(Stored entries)
= Beginning of Section =
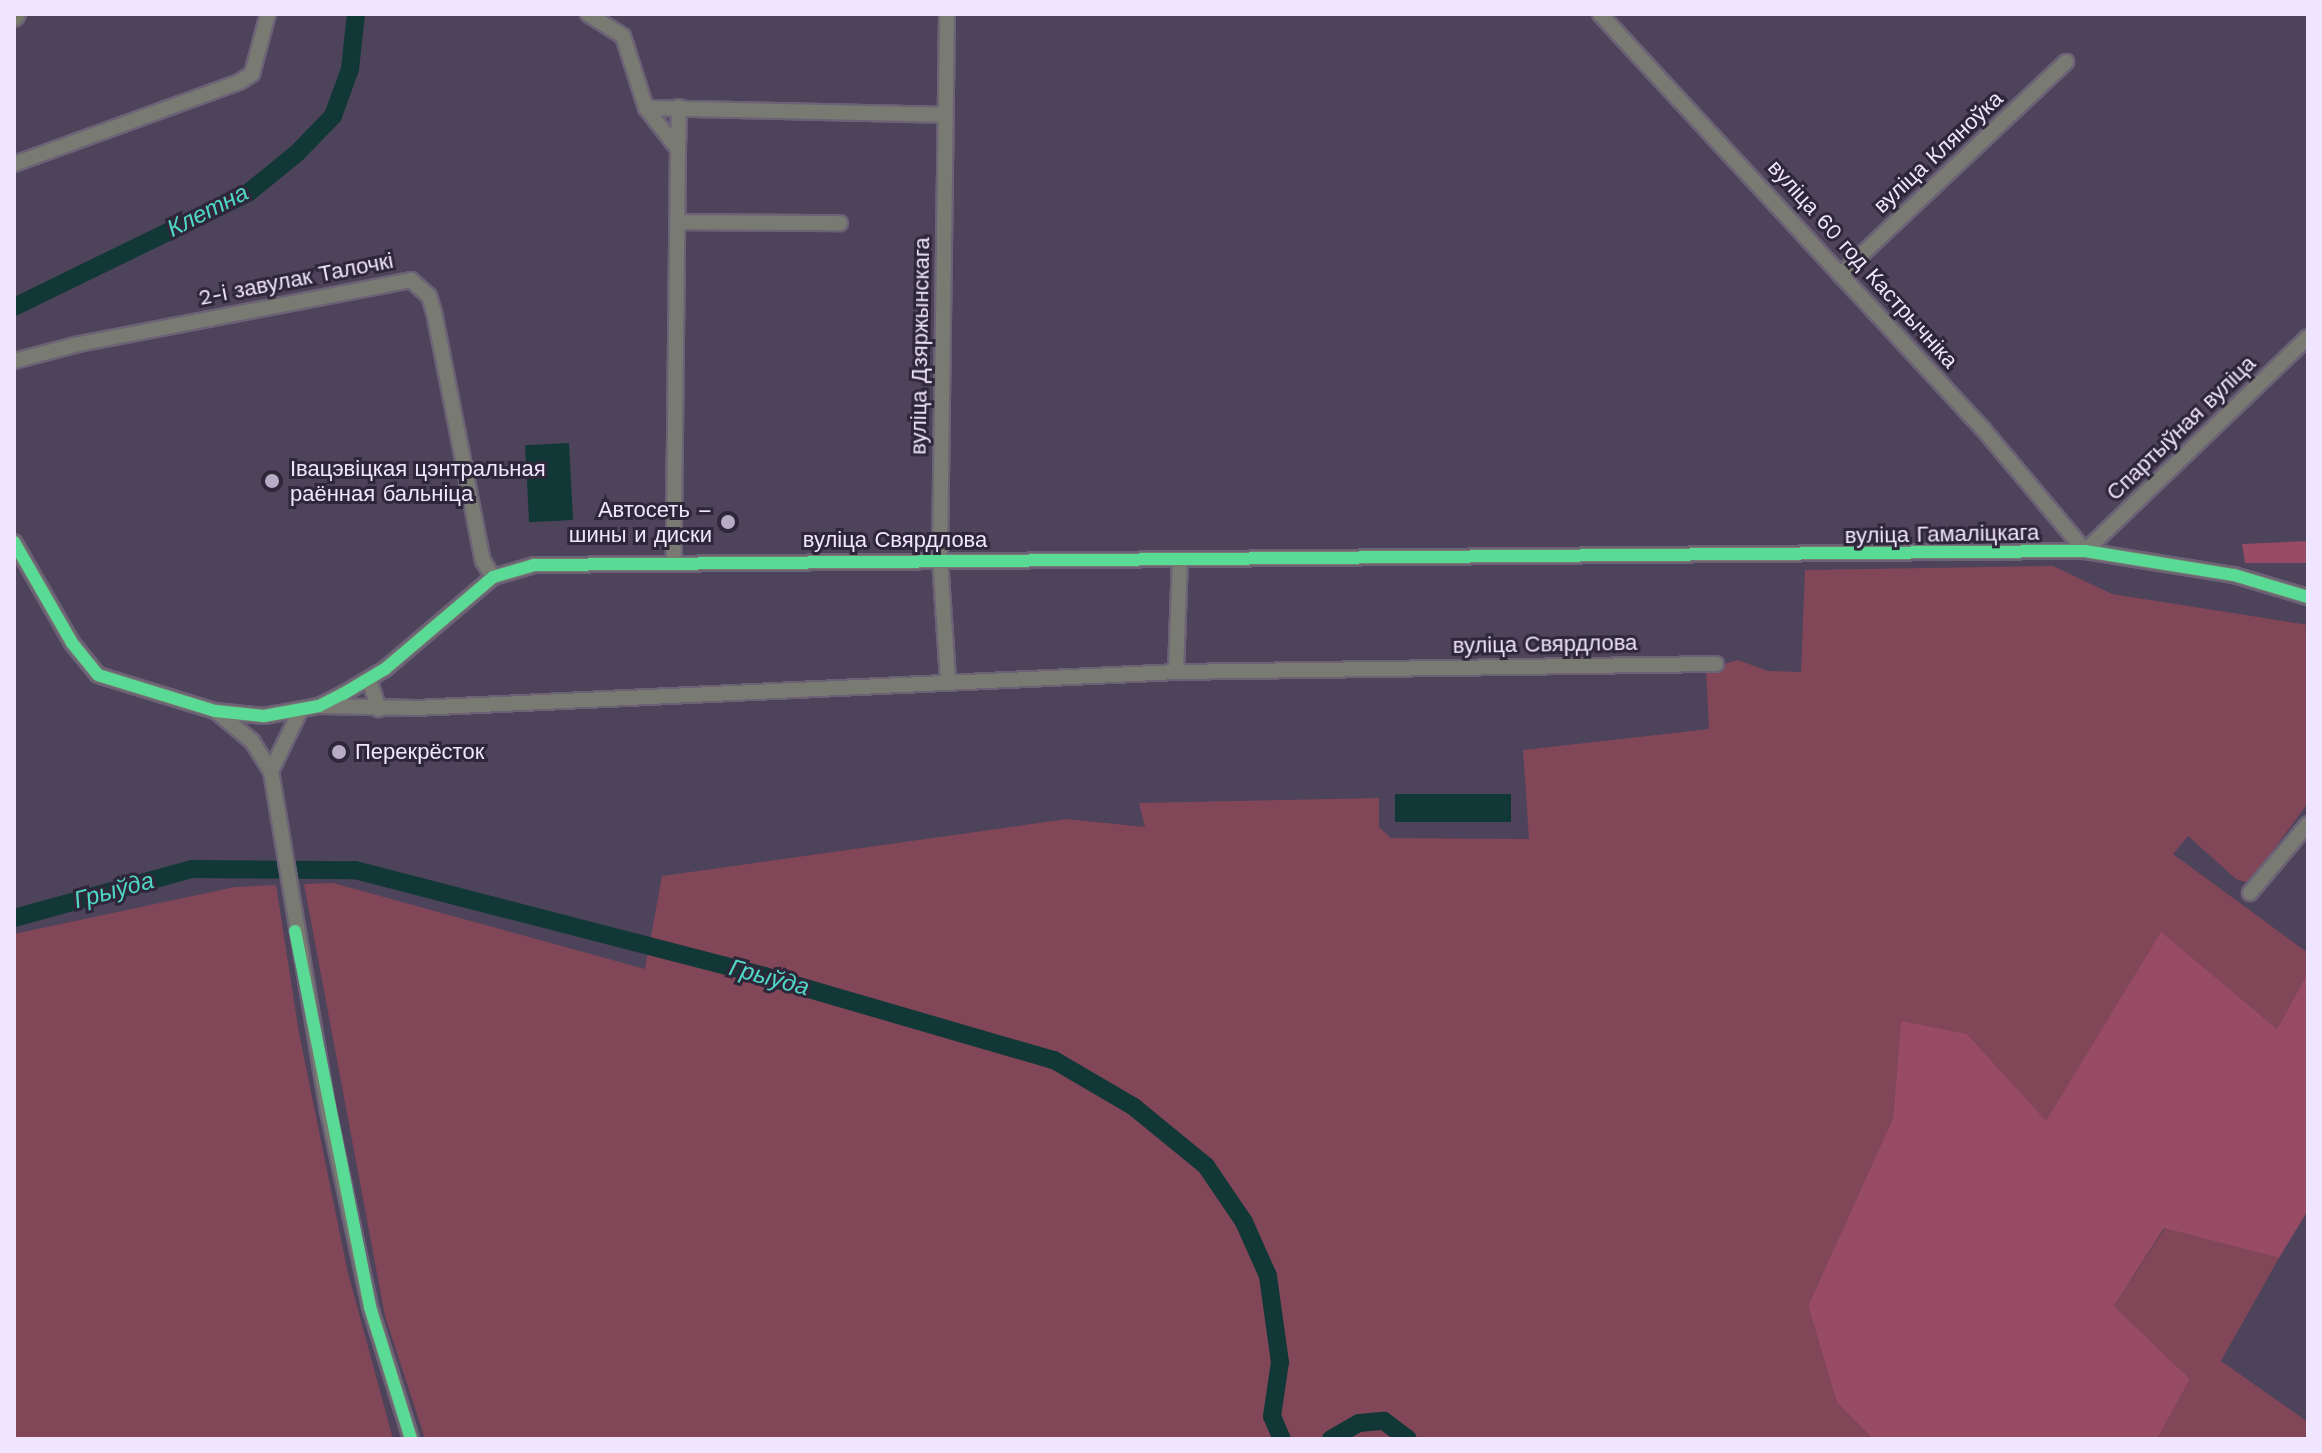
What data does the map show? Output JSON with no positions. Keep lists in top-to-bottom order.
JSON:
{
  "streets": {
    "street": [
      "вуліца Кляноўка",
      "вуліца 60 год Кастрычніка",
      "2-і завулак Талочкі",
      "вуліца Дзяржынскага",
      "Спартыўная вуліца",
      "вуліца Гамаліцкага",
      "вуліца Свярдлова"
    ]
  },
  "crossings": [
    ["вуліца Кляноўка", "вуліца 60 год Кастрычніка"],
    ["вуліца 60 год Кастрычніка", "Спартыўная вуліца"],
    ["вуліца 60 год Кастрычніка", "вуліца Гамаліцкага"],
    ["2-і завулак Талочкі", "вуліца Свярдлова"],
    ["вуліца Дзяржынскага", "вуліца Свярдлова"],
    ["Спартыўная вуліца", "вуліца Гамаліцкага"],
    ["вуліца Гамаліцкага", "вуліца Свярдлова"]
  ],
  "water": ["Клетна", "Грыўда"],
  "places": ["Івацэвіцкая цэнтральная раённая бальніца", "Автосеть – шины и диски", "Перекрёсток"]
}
= End of Section =
• Task prompt
Every line that holds the word "Спартыўная" should be copied from the records.

• Response to the exercise
      "Спартыўная вуліца",
    ["вуліца 60 год Кастрычніка", "Спартыўная вуліца"],
    ["Спартыўная вуліца", "вуліца Гамаліцкага"],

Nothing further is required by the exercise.